_DOCUMENT EXTRACT:_

::::::::::

The Employee table holds the salary information in a year.

Write a SQL to get the cumulative sum of an employee’s salary over a period of 3 months but exclude the most recent month.

The result should be displayed by ‘Id’ ascending, and then by ‘Month’ descending.

Example

Input

| Id | Month | Salary |
|----|-------|--------|
| 1  | 1     | 20     |
| 2  | 1     | 20     |
| 1  | 2     | 30     |
| 2  | 2     | 30     |
| 3  | 2     | 40     |
| 1  | 3     | 40     |
| 3  | 3     | 60     |
| 1  | 4     | 60     |
| 3  | 4     | 70     |

Output

| Id | Month | Salary |
|----|-------|--------|
| 1  | 3     | 90     |
| 1  | 2     | 50     |
| 1  | 1     | 20     |
| 2  | 1     | 20     |
| 3  | 3     | 100    |
| 3  | 2     | 40     |

Explanation

Employee ‘1’ has 3 salary records for the following 3 months except the most recent month ‘4’: salary 40 for month ‘3’, 30 for month ‘2’ and 20 for month ‘1’ So the cumulative sum of salary of this employee over 3 months is 90(40+30+20), 50(30+20) and 20 respectively.

::::::::::

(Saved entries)
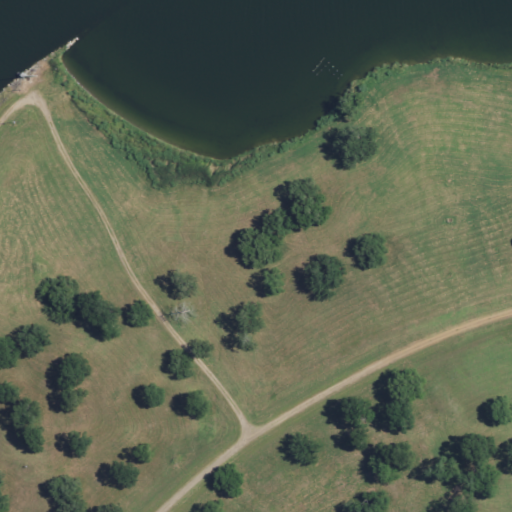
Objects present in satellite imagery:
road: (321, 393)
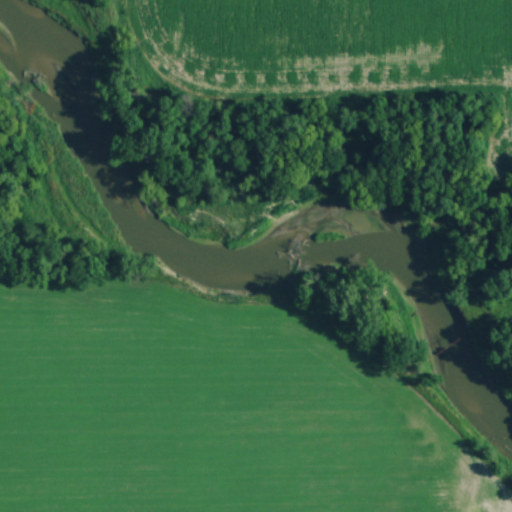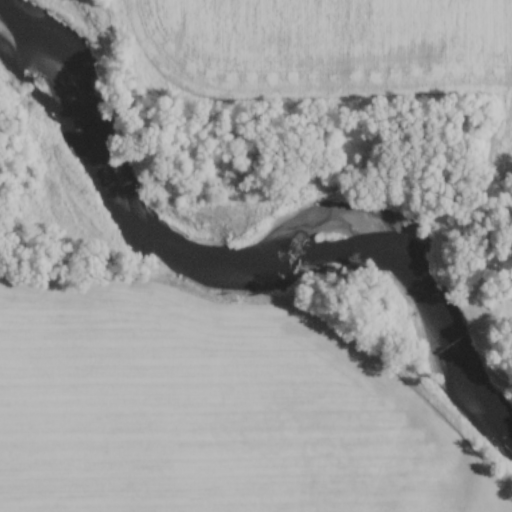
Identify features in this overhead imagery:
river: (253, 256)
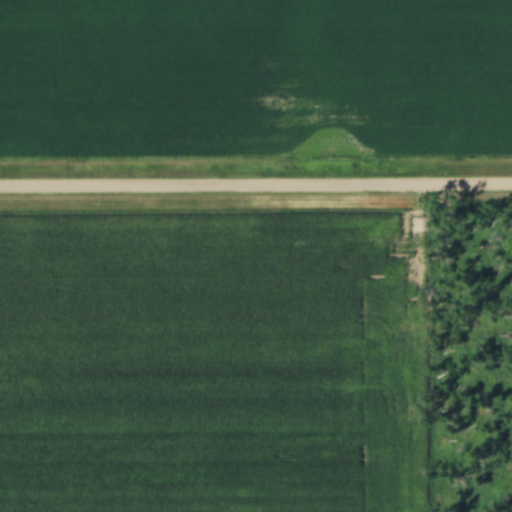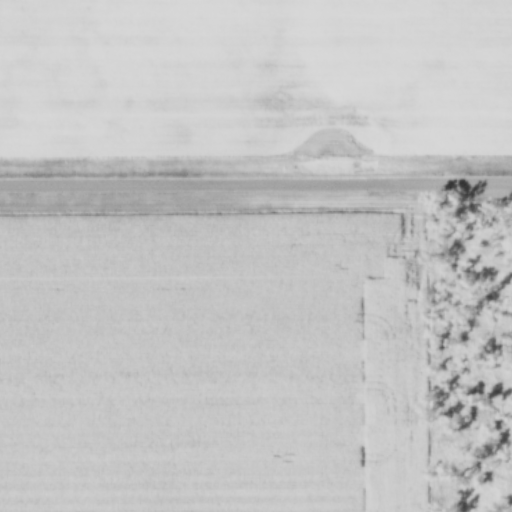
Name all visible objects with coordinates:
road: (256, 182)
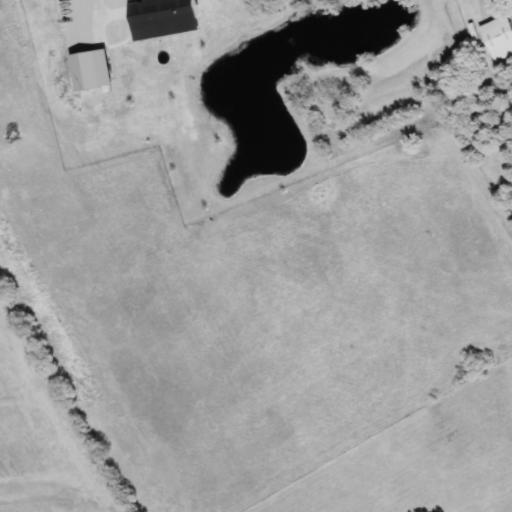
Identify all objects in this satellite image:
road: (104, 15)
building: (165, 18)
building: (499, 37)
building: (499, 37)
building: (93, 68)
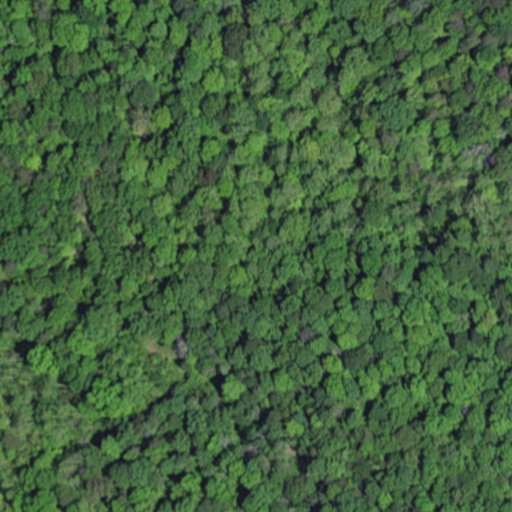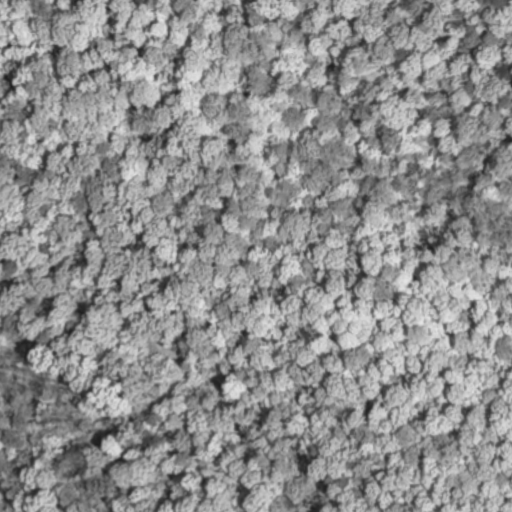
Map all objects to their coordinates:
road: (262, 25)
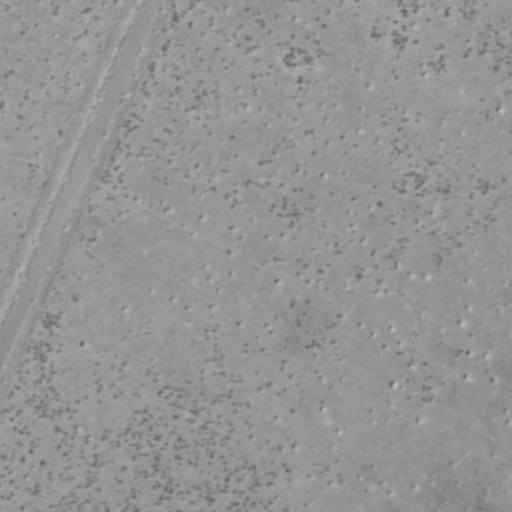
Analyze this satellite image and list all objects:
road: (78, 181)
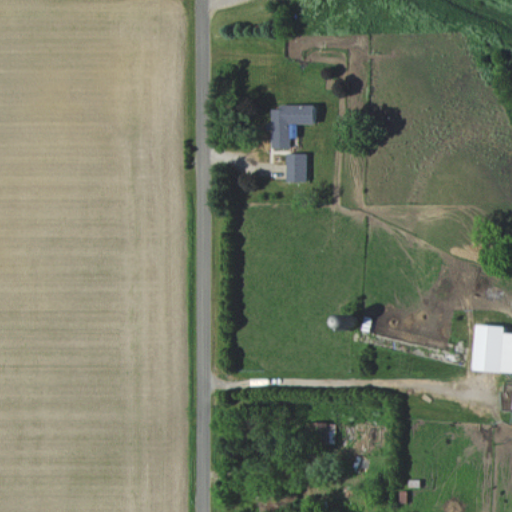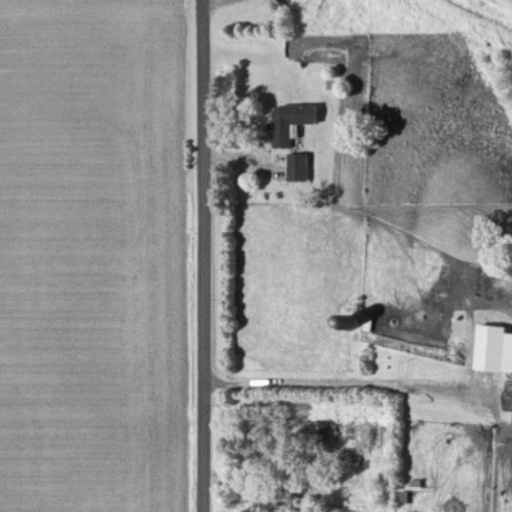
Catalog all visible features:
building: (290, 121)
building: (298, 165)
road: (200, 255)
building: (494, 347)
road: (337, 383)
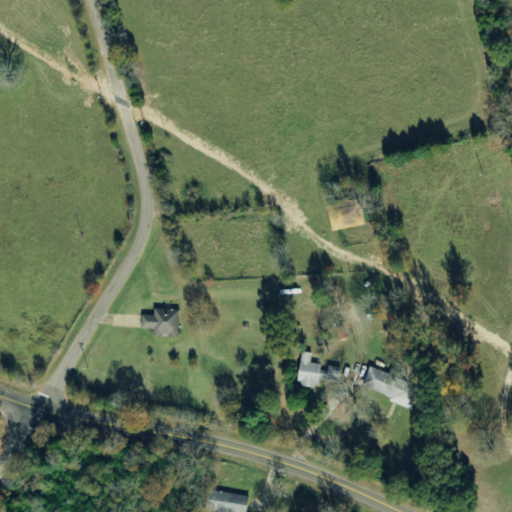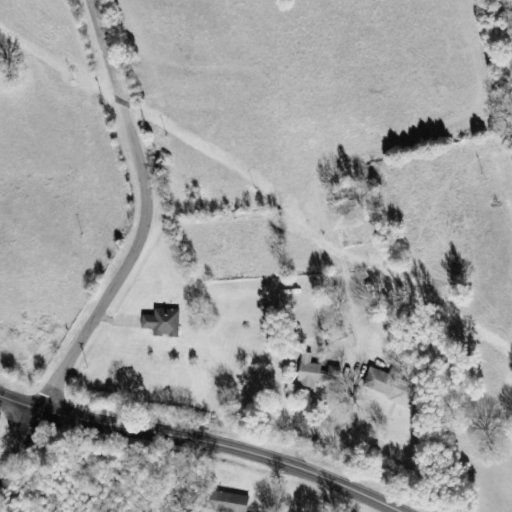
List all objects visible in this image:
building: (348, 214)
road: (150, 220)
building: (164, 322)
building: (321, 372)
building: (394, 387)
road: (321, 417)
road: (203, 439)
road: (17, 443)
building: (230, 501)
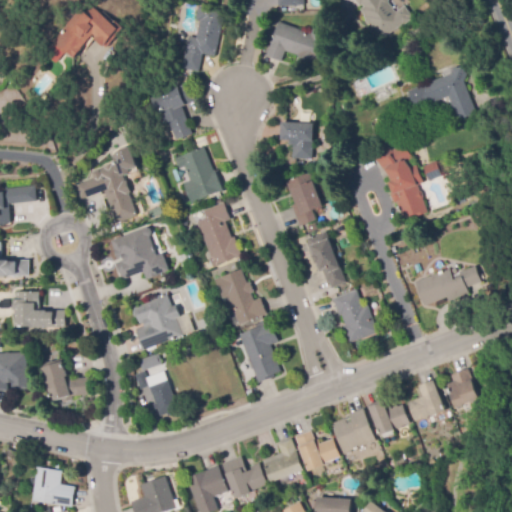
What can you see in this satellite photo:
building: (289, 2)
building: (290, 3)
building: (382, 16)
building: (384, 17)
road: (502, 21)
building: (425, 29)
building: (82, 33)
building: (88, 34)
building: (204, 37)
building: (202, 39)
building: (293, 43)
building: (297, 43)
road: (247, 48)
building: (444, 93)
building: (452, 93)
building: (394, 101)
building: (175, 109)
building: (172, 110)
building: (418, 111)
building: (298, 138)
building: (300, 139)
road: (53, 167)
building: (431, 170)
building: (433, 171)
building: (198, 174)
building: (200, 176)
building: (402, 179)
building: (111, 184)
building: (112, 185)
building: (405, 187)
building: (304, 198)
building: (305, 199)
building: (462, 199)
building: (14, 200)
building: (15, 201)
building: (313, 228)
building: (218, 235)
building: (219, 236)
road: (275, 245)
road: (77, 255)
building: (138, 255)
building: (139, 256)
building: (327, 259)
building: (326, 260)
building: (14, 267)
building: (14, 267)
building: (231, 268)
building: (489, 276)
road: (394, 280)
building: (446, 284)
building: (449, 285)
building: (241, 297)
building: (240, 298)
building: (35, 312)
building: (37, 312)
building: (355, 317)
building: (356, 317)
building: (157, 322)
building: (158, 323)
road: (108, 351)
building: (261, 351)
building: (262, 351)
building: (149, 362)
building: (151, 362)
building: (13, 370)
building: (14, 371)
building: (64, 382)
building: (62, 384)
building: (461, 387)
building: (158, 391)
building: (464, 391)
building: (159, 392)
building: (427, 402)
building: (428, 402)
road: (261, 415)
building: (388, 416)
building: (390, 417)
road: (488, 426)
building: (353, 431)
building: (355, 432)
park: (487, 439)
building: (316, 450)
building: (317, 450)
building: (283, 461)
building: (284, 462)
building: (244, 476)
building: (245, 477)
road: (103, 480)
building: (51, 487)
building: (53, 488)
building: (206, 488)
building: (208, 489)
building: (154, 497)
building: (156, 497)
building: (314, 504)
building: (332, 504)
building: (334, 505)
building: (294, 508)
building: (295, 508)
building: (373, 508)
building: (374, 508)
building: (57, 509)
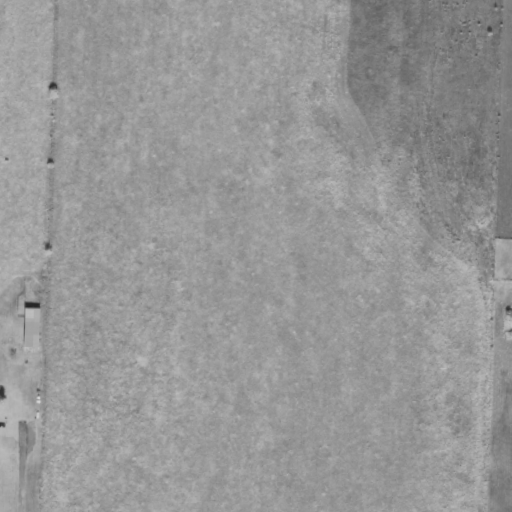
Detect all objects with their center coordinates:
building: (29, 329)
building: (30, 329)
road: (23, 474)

::::::::::

_THE TASKS:_
• A. Turn the records from the line with "Map all objects" to the line with "building: (230, 501)" into a JSON list of strings, one string per line, and leave the pictures out.
• B. Go on with the SQL cumulative salary exercise from where it stops.

_RESULTS:_
• A.
[
  "Map all objects to their coordinates:",
  "road: (262, 25)",
  "Analyze this satellite image and list all objects:",
  "road: (78, 181)",
  "Catalog all visible features:",
  "building: (290, 121)",
  "building: (298, 165)",
  "road: (200, 255)",
  "building: (494, 347)",
  "road: (337, 383)",
  "List all objects visible in this image:",
  "building: (348, 214)",
  "road: (150, 220)",
  "building: (164, 322)",
  "building: (321, 372)",
  "building: (394, 387)",
  "road: (321, 417)",
  "road: (203, 439)",
  "road: (17, 443)",
  "building: (230, 501)"
]

• B.
| Id | Month | Salary |
|----|-------|--------|
| 1  | 3     | 90     |
| 1  | 2     | 50     |
| 1  | 1     | 20     |

Employee ‘2’ only has one salary record (month ‘1’) except its most recent month ‘2’.

| Id | Month | Salary |
|----|-------|--------|
| 2  | 1     | 20     |

Employ ‘3’ has two salary records except its most recent pay month ‘4’: month ‘3’ with 60 and month ‘2’ with 40. So the cumulative salary is as following.

| Id | Month | Salary |
|----|-------|--------|
| 3  | 3     | 100    |
| 3  | 2     | 40     |

Solution

First, for each employee, find the maximum month. Secondly, for each employee, find the entries that are before the maximum month. Thirdly, for each such entry, calculate the cumulative sum of salary. Each employee’s number of entries is limited to 3, sorted by Id in ascending order and then by Month in descending order.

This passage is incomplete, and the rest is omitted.